Business failures have dropped to the lowest level since the third quarter of 2001, according to figures from credit firm Experian, prompting some industry watchers to forecast a recovery.
Experian claimed the number of companies going out of business has fallen for three consecutive quarters.
The latest figures showed a drop of 12.2 per cent - a marked contrast with Q3 2002, when the number of failures rose by 11.6 per cent.
Phil Cotter, managing director of Experian's business information division, said the fall in the number of business failures reflected signs of an economic recovery in the UK.
He said the Office of National Statistics showed the economy was stronger in the first two quarters of the year than was previously thought.

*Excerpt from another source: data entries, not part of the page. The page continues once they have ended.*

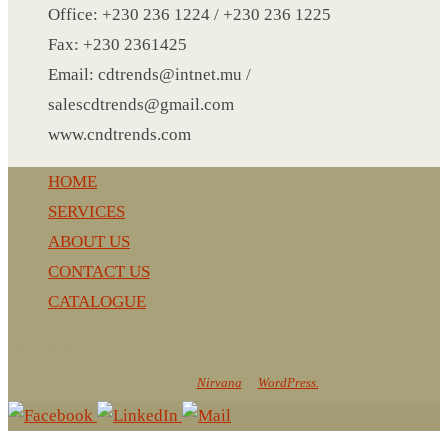
NOTEBOOK 2
Office: +230 236 1224 / +230 236 1225
PARKER PEN
Fax: +230 2361425
PEN
Email: cdtrends@intnet.mu /
PENCIL
salescdtrends@gmail.com
PAREO
www.cndtrends.com
ROUND MUG
HOME
SET PEN CARD HOLDER
SERVICES
PHOTO FOLDER
ABOUT US
PHOTO FRAME
CONTACT US
PIN
CATALOGUE
POST-IT
PEN
CnD Trends
PIN 4
Powered by
Nirvana
&
WordPress.
POWER BANK
SCARF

A marked rise in new corporations has also been noted as individuals who would have previously traded as sole traders have formed limited companies.

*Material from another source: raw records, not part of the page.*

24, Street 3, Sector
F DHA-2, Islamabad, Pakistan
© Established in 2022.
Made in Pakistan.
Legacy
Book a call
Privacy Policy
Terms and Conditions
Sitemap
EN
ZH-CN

Cotter added: "It is too early to predict the impact of this on future insolvency rates."
Nitin Joshi, partner of insolvency practitioner PKF, questioned the extent of the channel's recovery.

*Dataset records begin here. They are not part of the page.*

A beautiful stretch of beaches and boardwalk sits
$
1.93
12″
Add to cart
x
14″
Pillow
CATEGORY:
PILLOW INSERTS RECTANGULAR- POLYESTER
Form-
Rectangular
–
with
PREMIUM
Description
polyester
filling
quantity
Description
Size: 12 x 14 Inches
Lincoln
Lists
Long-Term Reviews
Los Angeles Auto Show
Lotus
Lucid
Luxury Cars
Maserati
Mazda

"Our own anecdotal experience is that failures are running high, and one needs to broaden the definition of what a channel business is," Joshi said.
Peter Brooker, a spokesman for Experian, said the fall in the number of company failures was important, showing that resellers' customers were doing better.
"The less companies that go under, the less bad debt. However, it's a dangerous period in the economy. As it appears to be turning around, people gear up. The biggest increase in corporate failures tend to occur after the economy turns," he said.